- Exercise directions
When you reach the line containing "ชนะ อริสรา จงหม่า" in the records below, start copying exactly, and stop once you have copied the line containing "ก้า(ออสเตรเลีย) 2-6, 0-6".

- Material for this exercise
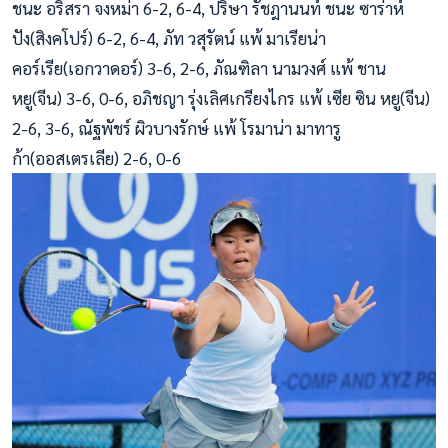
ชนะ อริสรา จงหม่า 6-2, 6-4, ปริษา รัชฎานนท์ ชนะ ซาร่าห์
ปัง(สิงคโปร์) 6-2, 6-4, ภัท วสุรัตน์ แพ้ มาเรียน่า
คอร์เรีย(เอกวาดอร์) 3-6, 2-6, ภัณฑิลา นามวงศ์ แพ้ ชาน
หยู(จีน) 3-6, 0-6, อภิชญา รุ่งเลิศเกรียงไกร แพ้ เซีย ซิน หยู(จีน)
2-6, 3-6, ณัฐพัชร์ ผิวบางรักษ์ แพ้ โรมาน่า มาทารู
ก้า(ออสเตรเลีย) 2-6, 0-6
--
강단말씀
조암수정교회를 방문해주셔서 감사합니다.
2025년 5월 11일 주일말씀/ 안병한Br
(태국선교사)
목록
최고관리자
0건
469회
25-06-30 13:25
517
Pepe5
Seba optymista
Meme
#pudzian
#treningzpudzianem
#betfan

- Solution to the problem
ชนะ อริสรา จงหม่า 6-2, 6-4, ปริษา รัชฎานนท์ ชนะ ซาร่าห์
ปัง(สิงคโปร์) 6-2, 6-4, ภัท วสุรัตน์ แพ้ มาเรียน่า
คอร์เรีย(เอกวาดอร์) 3-6, 2-6, ภัณฑิลา นามวงศ์ แพ้ ชาน
หยู(จีน) 3-6, 0-6, อภิชญา รุ่งเลิศเกรียงไกร แพ้ เซีย ซิน หยู(จีน)
2-6, 3-6, ณัฐพัชร์ ผิวบางรักษ์ แพ้ โรมาน่า มาทารู
ก้า(ออสเตรเลีย) 2-6, 0-6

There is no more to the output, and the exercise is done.